▶ _PROBLEM TO SOLVE_
Revise the data from the line with "Between Over 0 and Over 1, which is larger?" through the end of the data, replacing "average" with "mean" and leaving everything else unchanged. Give only those lines, without the pictures.
━━ DATA UNDER STUDY ━━
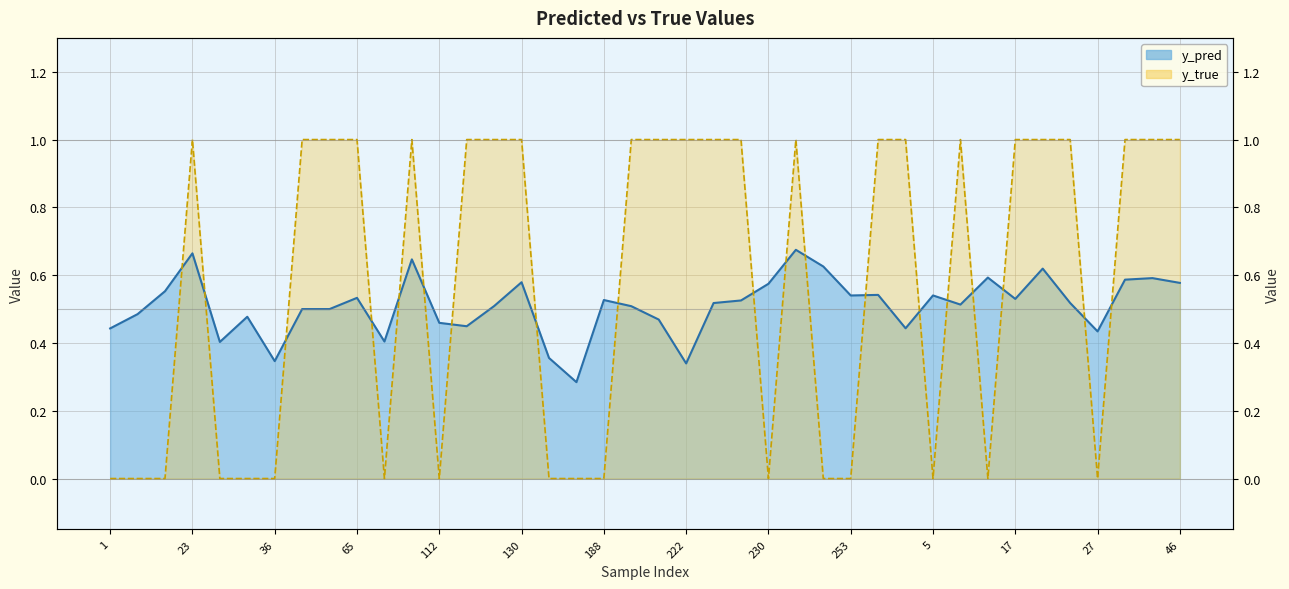

Which series has the largest range (max minus min)?

y_true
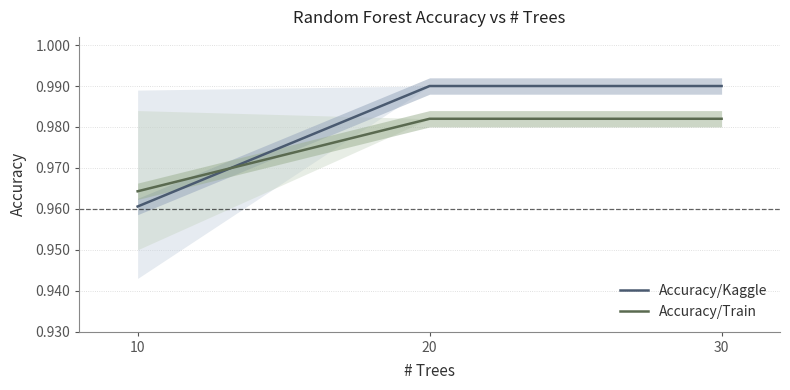

Rank the series at 30 from highest to lowest value.

Accuracy/Kaggle, Accuracy/Train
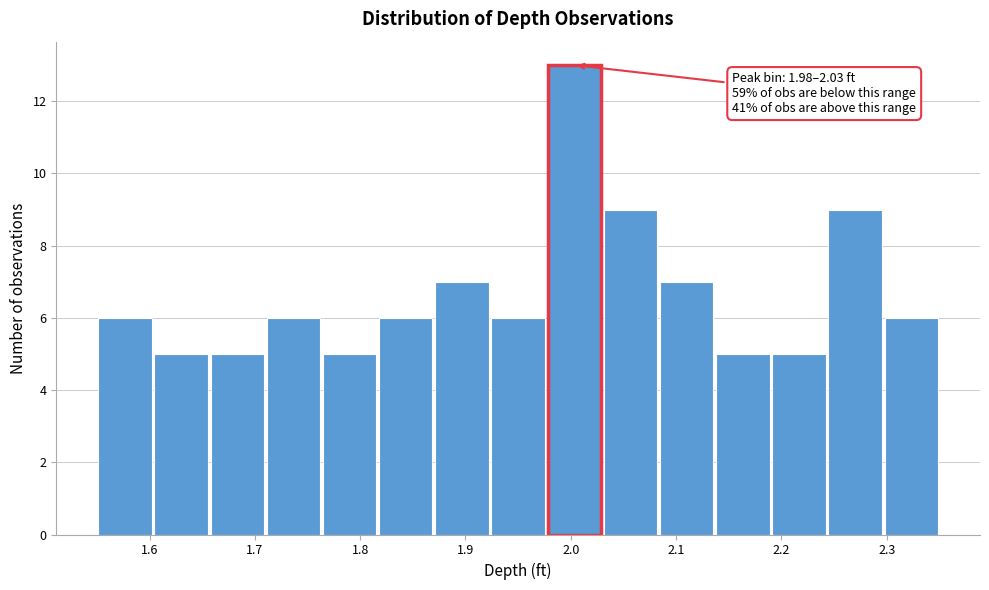

Which range on the x-axis has the tallest bar?

1.98 to 2.03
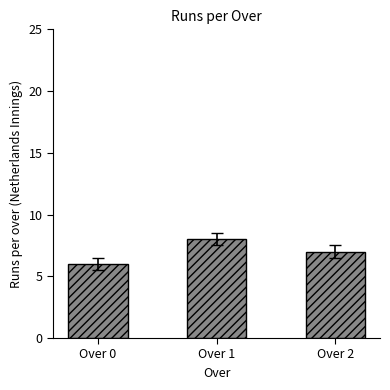

Between Over 0 and Over 1, which is larger?

Over 1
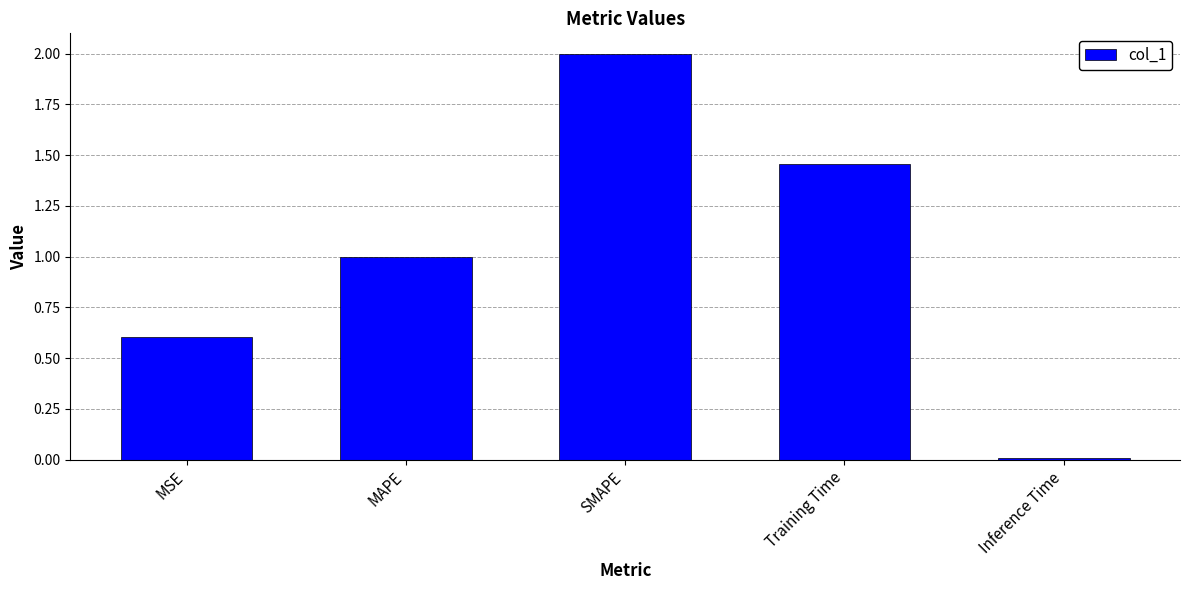

What is the average value?

1.0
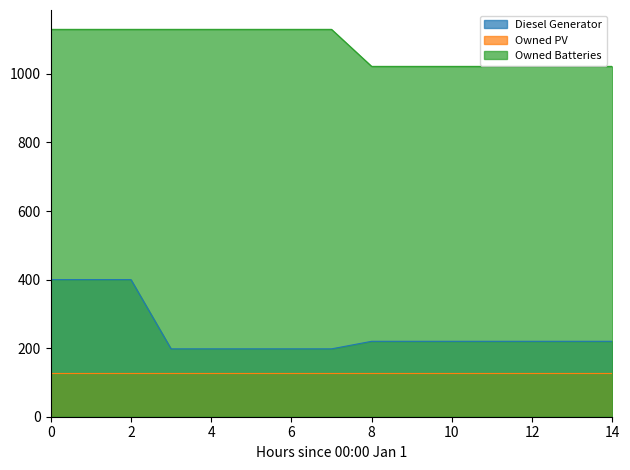

True or false: Owned Batteries and Diesel Generator cross at least once.

False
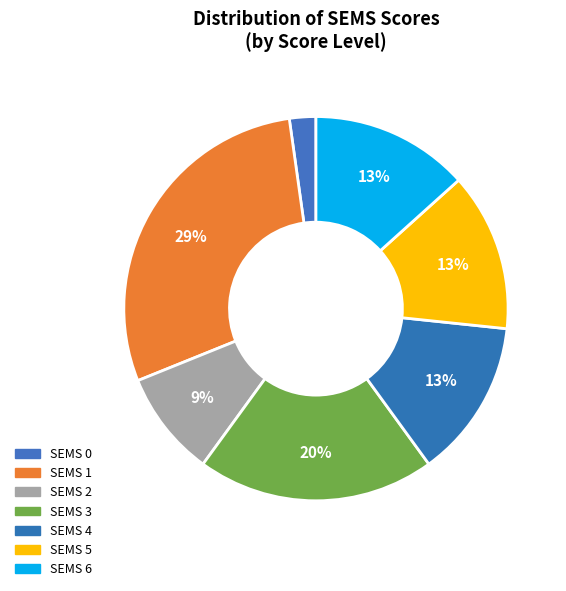

How many slices are in this pie chart?

7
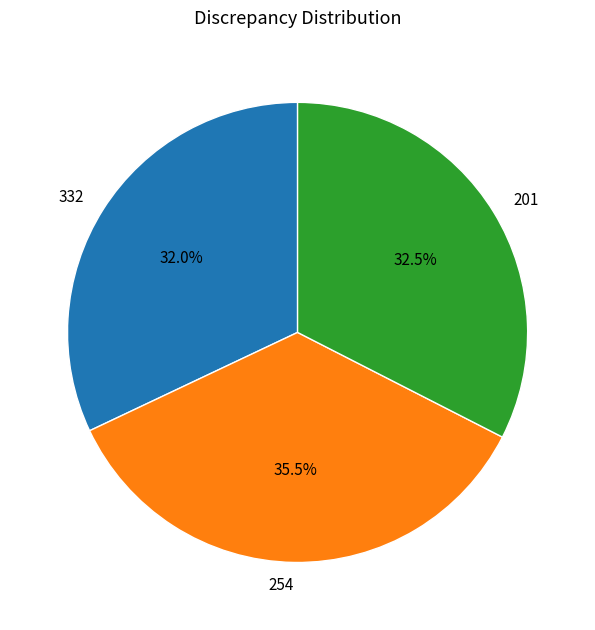

Between 254 and 201, which is larger?

254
━━━
▶ _RESULT OF THE TASK_
Between Over 0 and Over 1, which is larger?

Over 1

What is the mean value?

1.0

True or false: Owned Batteries and Diesel Generator cross at least once.

False

How many slices are in this pie chart?

7

Between 254 and 201, which is larger?

254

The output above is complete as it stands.